As it happened, there were enough journalists asking questions to keep Detective Segel busy for another hour and a half, at which point he called an end to the evening’s proceedings. He turned out his office light, locked the door, and walked briskly up the road to the Estuary Hotel for a nightcap, as he often did.
But when he opened the front door, the journalists were packed in there, most of them staying, all of them trying to obtain interviews from locals, as they prepared to hit the world with:
VIRGINIA TOWN IN SHOCK AT COLD-BLOODED MURDER
State Police Launch Dragnet in Hunt for Mystery Woman
Detective Joe Segel retreated toward home. He had answered quite enough questions for one day. And with a major media outburst scheduled in the next few hours, he needed to be up early.
Nonetheless, Joe walked rather disconsolately home, knowing he would be greeted by an equally disconsolate wife, Joanne, who would tell him she could hardly remember what he looked like, the way she always did when he was involved in a major case.

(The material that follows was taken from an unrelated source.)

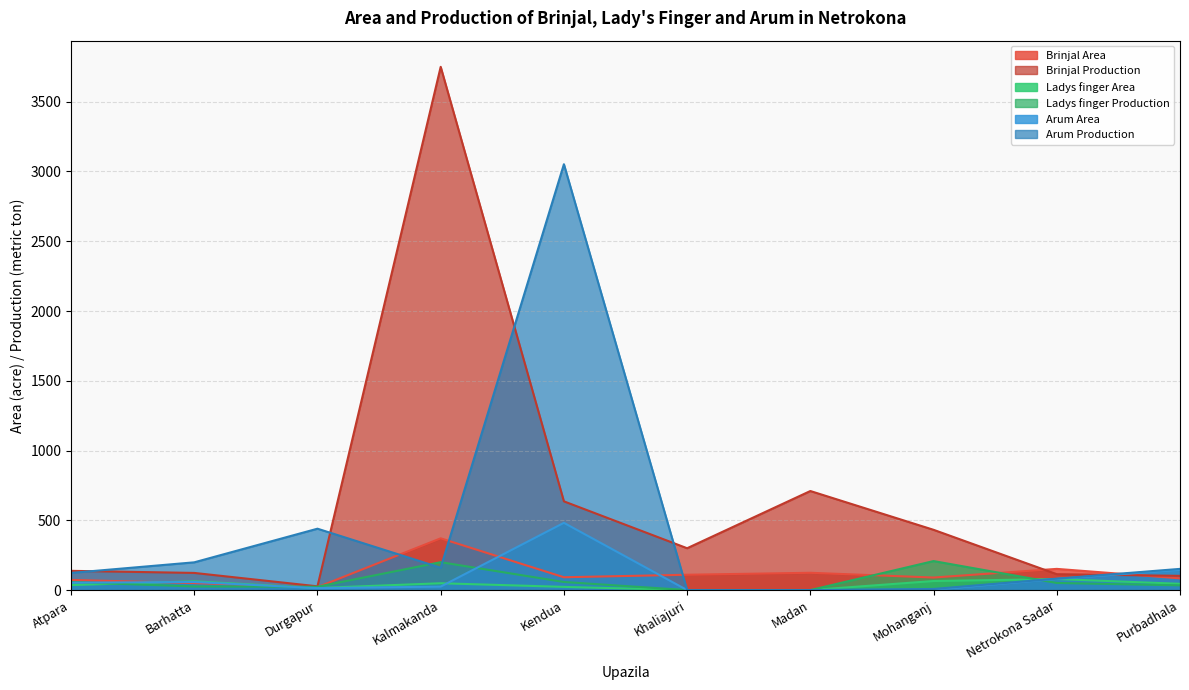

How many data points in Brinjal Area are above 92?

4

Joe, who was forty-six, had married late in life, and Joanne, who was much younger, in her late twenties, was already showing signs of exasperation as the wife of a police officer. She had given up preparing a late dinner long ago.
And there would be questions about this Mystery Woman, he knew that. Which was why he had stopped off for a drink at the Estuary. To get away from it all, just for an hour. To tell the truth, Joe was pretty fed up with the Mystery Woman himself. Where the hell was she? Still, he had a good chance of some answers tomorrow.
At the time, the Mystery Woman was dead to the world, sound asleep in a luxury room, four thousand miles away, in Dublin’s Shelbourne Hotel. She was beyond the dragnet, perhaps beyond the law, exactly the way she had planned it. The Virginia police did not even know her name.
The late-night news bulletins on American television were full of it. The story had “more legs” than anyone realized, especially the bit about the Barker Pecker. By 10:30 P.M. on the East Coast, Detective Joe Segel’s name was a household word, more or less.